◆ Job
Extract the rows below verbatim, starting from the first line and continuing up to and including the line that contains "foreign persons. Be".
Start of Block
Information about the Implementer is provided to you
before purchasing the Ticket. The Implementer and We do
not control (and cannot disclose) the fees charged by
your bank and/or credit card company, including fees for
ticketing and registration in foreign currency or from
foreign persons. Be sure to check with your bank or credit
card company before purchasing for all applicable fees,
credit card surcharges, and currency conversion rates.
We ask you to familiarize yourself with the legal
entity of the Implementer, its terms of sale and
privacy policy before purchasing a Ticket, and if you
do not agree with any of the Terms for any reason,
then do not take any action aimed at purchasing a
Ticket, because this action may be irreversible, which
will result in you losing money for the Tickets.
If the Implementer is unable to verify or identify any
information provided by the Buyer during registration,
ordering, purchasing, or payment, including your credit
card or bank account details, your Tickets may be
End of Block
◆ Exercise output
Information about the Implementer is provided to you
before purchasing the Ticket. The Implementer and We do
not control (and cannot disclose) the fees charged by
your bank and/or credit card company, including fees for
ticketing and registration in foreign currency or from
foreign persons. Be sure to check with your bank or credit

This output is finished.